Nick Porrello, Staff Writer

       Despite that we have been in this pandemic for quite some time, there have been a consistent schedule of films being released on VOD (video on demand) and other sites like Amazon Prime. While this year so far has not had any releases that have jumped out as being a must-see, the newly released Capone starring Tom Hardy was shaping up to change that fact. 

       Organized crime and the mafia is a very interesting subject, and when done well, it can become a film that shines above the rest. Just last year we had Scorsese’s The Irishman, who won over fans despite the 210 minute runtime. However, Capone does not follow the trend of other organized crime films, for better or for worse. 

       The film details the last year of Al Capone’s life and the suffering that he went through throughout this period. Al Capone, at a very young age, had contracted syphilis that had been untreated for quite a while. This had gone for so long to the point where the syphilis traveled to the brain, forming neurosyphilis. This led to dementia at an early age, as well as hallucinations and loss of bladder and rectal control. Capone later died at the age of 48.  

       While this might not seem like it would be all that interesting, under the right hands it could become a surreal look at Capone’s past through hallucinations and his sins along the way. However, with Josh Trank at the helm as director, as well as Tom Hardy giving possibly the worst performance of his life, Capone is something to behold but for the wrong reasons.

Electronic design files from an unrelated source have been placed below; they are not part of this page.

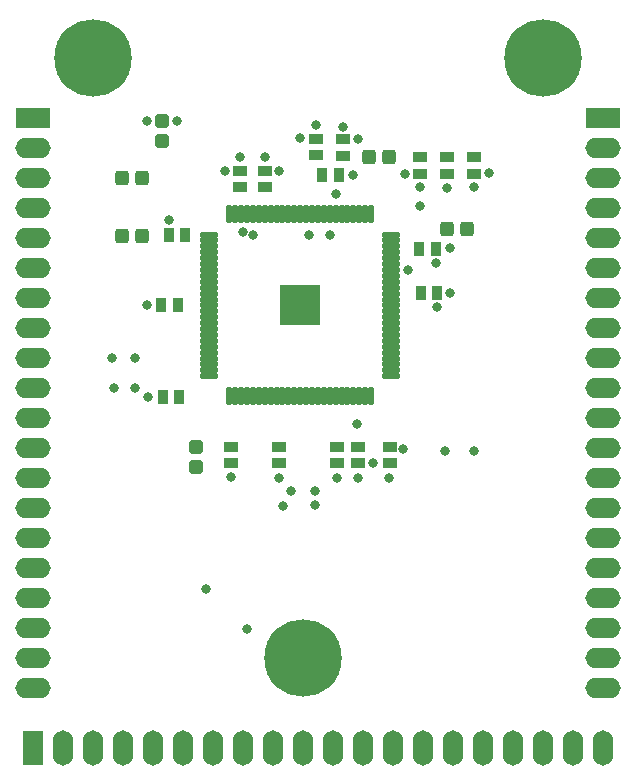
<source format=gts>
G04*
G04 #@! TF.GenerationSoftware,Altium Limited,Altium Designer,19.0.14 (431)*
G04*
G04 Layer_Color=8388736*
%FSLAX25Y25*%
%MOIN*%
G70*
G01*
G75*
%ADD22O,0.01981X0.06312*%
%ADD23O,0.06312X0.01981*%
%ADD24R,0.13792X0.13792*%
%ADD25R,0.04540X0.03753*%
G04:AMPARAMS|DCode=26|XSize=47.37mil|YSize=43.43mil|CornerRadius=8.43mil|HoleSize=0mil|Usage=FLASHONLY|Rotation=0.000|XOffset=0mil|YOffset=0mil|HoleType=Round|Shape=RoundedRectangle|*
%AMROUNDEDRECTD26*
21,1,0.04737,0.02657,0,0,0.0*
21,1,0.03051,0.04343,0,0,0.0*
1,1,0.01686,0.01526,-0.01329*
1,1,0.01686,-0.01526,-0.01329*
1,1,0.01686,-0.01526,0.01329*
1,1,0.01686,0.01526,0.01329*
%
%ADD26ROUNDEDRECTD26*%
%ADD27R,0.03753X0.04540*%
G04:AMPARAMS|DCode=28|XSize=47.37mil|YSize=43.43mil|CornerRadius=8.43mil|HoleSize=0mil|Usage=FLASHONLY|Rotation=270.000|XOffset=0mil|YOffset=0mil|HoleType=Round|Shape=RoundedRectangle|*
%AMROUNDEDRECTD28*
21,1,0.04737,0.02657,0,0,270.0*
21,1,0.03051,0.04343,0,0,270.0*
1,1,0.01686,-0.01329,-0.01526*
1,1,0.01686,-0.01329,0.01526*
1,1,0.01686,0.01329,0.01526*
1,1,0.01686,0.01329,-0.01526*
%
%ADD28ROUNDEDRECTD28*%
%ADD29C,0.25800*%
%ADD30R,0.11800X0.06800*%
%ADD31O,0.11800X0.06800*%
%ADD32R,0.06800X0.11800*%
%ADD33O,0.06800X0.11800*%
%ADD34C,0.03200*%
%ADD35C,0.03162*%
D22*
X120744Y125087D02*
D03*
X118776D02*
D03*
X116807D02*
D03*
X114839D02*
D03*
X112870D02*
D03*
X110902D02*
D03*
X108933D02*
D03*
X106965D02*
D03*
X104996D02*
D03*
X103028D02*
D03*
X101059D02*
D03*
X99090D02*
D03*
X97122D02*
D03*
X95153D02*
D03*
X93185D02*
D03*
X91216D02*
D03*
X89248D02*
D03*
X87279D02*
D03*
X85311D02*
D03*
X83342D02*
D03*
X81374D02*
D03*
X79405D02*
D03*
X77437D02*
D03*
X75468D02*
D03*
X73500D02*
D03*
Y185716D02*
D03*
X75468D02*
D03*
X77437D02*
D03*
X79405D02*
D03*
X81374D02*
D03*
X83342D02*
D03*
X85311D02*
D03*
X87279D02*
D03*
X89248D02*
D03*
X91216D02*
D03*
X93185D02*
D03*
X95153D02*
D03*
X97122D02*
D03*
X99090D02*
D03*
X101059D02*
D03*
X103028D02*
D03*
X104996D02*
D03*
X106965D02*
D03*
X108933D02*
D03*
X110902D02*
D03*
X112870D02*
D03*
X114839D02*
D03*
X116807D02*
D03*
X118776D02*
D03*
X120744D02*
D03*
D23*
X66807Y131780D02*
D03*
Y133748D02*
D03*
Y135716D02*
D03*
Y137685D02*
D03*
Y139654D02*
D03*
Y141622D02*
D03*
Y143591D02*
D03*
Y145559D02*
D03*
Y147528D02*
D03*
Y149496D02*
D03*
Y151465D02*
D03*
Y153433D02*
D03*
Y155402D02*
D03*
Y157370D02*
D03*
Y159339D02*
D03*
Y161307D02*
D03*
Y163276D02*
D03*
Y165244D02*
D03*
Y167213D02*
D03*
Y169181D02*
D03*
Y171150D02*
D03*
Y173118D02*
D03*
Y175087D02*
D03*
Y177055D02*
D03*
Y179024D02*
D03*
X127437D02*
D03*
Y177055D02*
D03*
Y175087D02*
D03*
Y173118D02*
D03*
Y171150D02*
D03*
Y169181D02*
D03*
Y167213D02*
D03*
Y165244D02*
D03*
Y163276D02*
D03*
Y161307D02*
D03*
Y159339D02*
D03*
Y157370D02*
D03*
Y155402D02*
D03*
Y153433D02*
D03*
Y151465D02*
D03*
Y149496D02*
D03*
Y147528D02*
D03*
Y145559D02*
D03*
Y143591D02*
D03*
Y141622D02*
D03*
Y139654D02*
D03*
Y137685D02*
D03*
Y135716D02*
D03*
Y133748D02*
D03*
Y131780D02*
D03*
D24*
X97122Y155402D02*
D03*
D25*
X127000Y102744D02*
D03*
Y108256D02*
D03*
X116500Y102744D02*
D03*
Y108256D02*
D03*
X109500D02*
D03*
Y102744D02*
D03*
X90000Y108256D02*
D03*
Y102744D02*
D03*
X74000Y108256D02*
D03*
Y102744D02*
D03*
X155000Y204756D02*
D03*
Y199244D02*
D03*
X146000Y204756D02*
D03*
Y199244D02*
D03*
X137000Y204756D02*
D03*
Y199244D02*
D03*
X111295Y205213D02*
D03*
Y210724D02*
D03*
X102500Y205500D02*
D03*
Y211012D02*
D03*
X85500Y194744D02*
D03*
Y200256D02*
D03*
X77000Y194744D02*
D03*
Y200256D02*
D03*
D26*
X62500Y101654D02*
D03*
Y108346D02*
D03*
X51000Y210154D02*
D03*
Y216846D02*
D03*
D27*
X137244Y159500D02*
D03*
X142756D02*
D03*
X142256Y174299D02*
D03*
X136744D02*
D03*
X109902Y199000D02*
D03*
X104390D02*
D03*
X53244Y179000D02*
D03*
X58756D02*
D03*
X56256Y155500D02*
D03*
X50744D02*
D03*
X51244Y125000D02*
D03*
X56756D02*
D03*
D28*
X152847Y181000D02*
D03*
X146153D02*
D03*
X120153Y204756D02*
D03*
X126847D02*
D03*
X44346Y178500D02*
D03*
X37654D02*
D03*
X44346Y198000D02*
D03*
X37653D02*
D03*
D29*
X98000Y38000D02*
D03*
X28000Y238000D02*
D03*
X178000D02*
D03*
D30*
X8000Y218000D02*
D03*
X198000D02*
D03*
D31*
X8000Y208000D02*
D03*
Y198000D02*
D03*
Y188000D02*
D03*
Y178000D02*
D03*
Y168000D02*
D03*
Y158000D02*
D03*
Y148000D02*
D03*
Y138000D02*
D03*
Y128000D02*
D03*
Y118000D02*
D03*
Y108000D02*
D03*
Y98000D02*
D03*
Y88000D02*
D03*
Y78000D02*
D03*
Y68000D02*
D03*
Y58000D02*
D03*
Y48000D02*
D03*
Y38000D02*
D03*
Y28000D02*
D03*
X198000Y208000D02*
D03*
Y198000D02*
D03*
Y188000D02*
D03*
Y178000D02*
D03*
Y168000D02*
D03*
Y158000D02*
D03*
Y148000D02*
D03*
Y138000D02*
D03*
Y128000D02*
D03*
Y118000D02*
D03*
Y108000D02*
D03*
Y98000D02*
D03*
Y88000D02*
D03*
Y78000D02*
D03*
Y68000D02*
D03*
Y58000D02*
D03*
Y48000D02*
D03*
Y38000D02*
D03*
Y28000D02*
D03*
D32*
X8000Y8000D02*
D03*
D33*
X18000D02*
D03*
X28000D02*
D03*
X38000D02*
D03*
X48000D02*
D03*
X58000D02*
D03*
X68000D02*
D03*
X78000D02*
D03*
X88000D02*
D03*
X98000D02*
D03*
X108000D02*
D03*
X118000D02*
D03*
X128000D02*
D03*
X138000D02*
D03*
X148000D02*
D03*
X158000D02*
D03*
X168000D02*
D03*
X178000D02*
D03*
X188000D02*
D03*
X198000D02*
D03*
D34*
X116106Y116000D02*
D03*
X133000Y167213D02*
D03*
X109000Y192500D02*
D03*
X78000Y179839D02*
D03*
X81500Y178850D02*
D03*
X100000D02*
D03*
X106965Y179032D02*
D03*
X145500Y107000D02*
D03*
X79500Y47500D02*
D03*
X65575Y61000D02*
D03*
X42000Y128000D02*
D03*
X126847Y98000D02*
D03*
X142500Y169575D02*
D03*
X147000Y174500D02*
D03*
X114646Y199000D02*
D03*
X131500Y107500D02*
D03*
X155000Y107000D02*
D03*
X137000Y188500D02*
D03*
X35000Y128000D02*
D03*
X34500Y137750D02*
D03*
X42000D02*
D03*
X93972Y93500D02*
D03*
X91500Y88500D02*
D03*
X102000Y89000D02*
D03*
Y93500D02*
D03*
X56000Y216846D02*
D03*
X46000Y217000D02*
D03*
X74000Y98150D02*
D03*
X90150Y98000D02*
D03*
X121500Y103000D02*
D03*
X109500Y98000D02*
D03*
X116500D02*
D03*
X142756Y155000D02*
D03*
X147000Y159500D02*
D03*
X160000Y199500D02*
D03*
X155000Y195000D02*
D03*
X146000Y194500D02*
D03*
X137000Y195000D02*
D03*
X132000Y199244D02*
D03*
X97122Y211138D02*
D03*
X116500Y210724D02*
D03*
X111295Y215000D02*
D03*
X102500Y215500D02*
D03*
X90150Y200256D02*
D03*
X72000D02*
D03*
X85500Y205000D02*
D03*
X77000D02*
D03*
X53244Y184000D02*
D03*
X46000Y155500D02*
D03*
X46500Y125000D02*
D03*
D35*
X99288Y157567D02*
D03*
Y153236D02*
D03*
X94957Y157567D02*
D03*
X94957Y153236D02*
D03*
M02*

</source>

       In this film, Tom Hardy goes all out in this performance, to the point where it was difficult to not chuckle whenever he was given dialogue. There is audio of Al Capone speaking, and Hardy had the right idea. However he delivers it in such a way where he either is completely inaudible due to his grunting, or he is doing an impression  of Danny Devito. There is no subtlety whatsoever, neither in the performance or the film itself. That being said, there is some ironic enjoyment that can be had from his performance, but it is few and far between from the rest of the film. 

       There are other notable actors in the film, such as Linda Cardellini, Matt Dillon, and Kyle Maclachlan, all of whom have nothing to do throughout the whole runtime. They are all doing the best they can with the script given to them, however they are underutilized.

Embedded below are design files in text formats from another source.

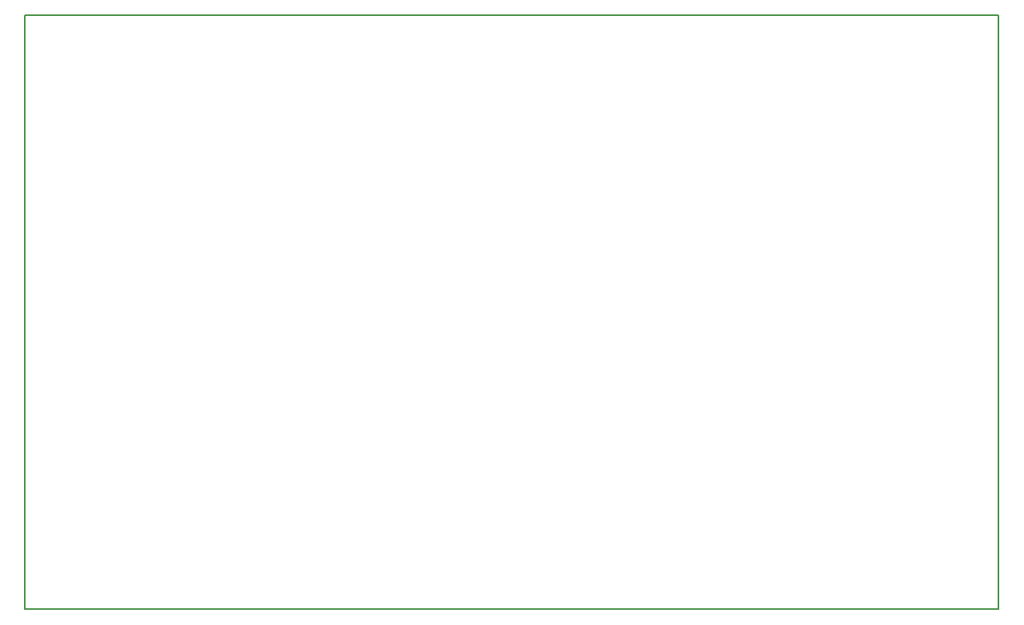
<source format=gbr>
G04 #@! TF.FileFunction,Profile,NP*
%FSLAX46Y46*%
G04 Gerber Fmt 4.6, Leading zero omitted, Abs format (unit mm)*
G04 Created by KiCad (PCBNEW 4.0.7) date 03/26/19 15:30:54*
%MOMM*%
%LPD*%
G01*
G04 APERTURE LIST*
%ADD10C,0.100000*%
%ADD11C,0.150000*%
G04 APERTURE END LIST*
D10*
D11*
X90170000Y-46482000D02*
X90170000Y-109474000D01*
X193294000Y-109474000D02*
X90170000Y-109474000D01*
X193294000Y-46482000D02*
X193294000Y-109474000D01*
X90170000Y-46482000D02*
X193294000Y-46482000D01*
M02*

</source>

       Josh Trank acts as both the director and editor of the film, and his work is subpar in both cases. Most of the scenes consist of Capone and one or two other people sitting and talking, standing and talking, or hallucinations, where Capone is walking around or sitting. There is one action scene that occurs during the end, but there is nothing special about how Trank directs it. The editing in contrast, is very jarring. While the scenes themselves might be very tame and calm, the editing is the complete opposite, with quick cuts every second, leading to handfuls of continuity errors and disorientation. 

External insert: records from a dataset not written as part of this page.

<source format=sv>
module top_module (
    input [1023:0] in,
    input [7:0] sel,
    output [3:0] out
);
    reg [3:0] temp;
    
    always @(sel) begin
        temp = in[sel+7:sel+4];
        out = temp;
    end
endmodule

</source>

       Lastly, the film gives a very disrespectful take on dementia and what Capone was going through at this time, one in which some could find offensive. There is one running joke throughout the film where Capone continues to soil himself, and it is supposed to be intentionally funny, but it falls flat everytime, to the point where it starts to get uncomfortable. Even without having to deal with the pain of a loved one suffering through this terrible illness, it was quite discomforting and angering seeing this portrayal. 

       Josh Trank’s Capone is a boring and morally questionable biopic that is lifted into ironic enjoyment solely due to Hardy’s bonkers performance. Check out the film on Amazon Prime and VOD if interested, but Capone gets a 2/10.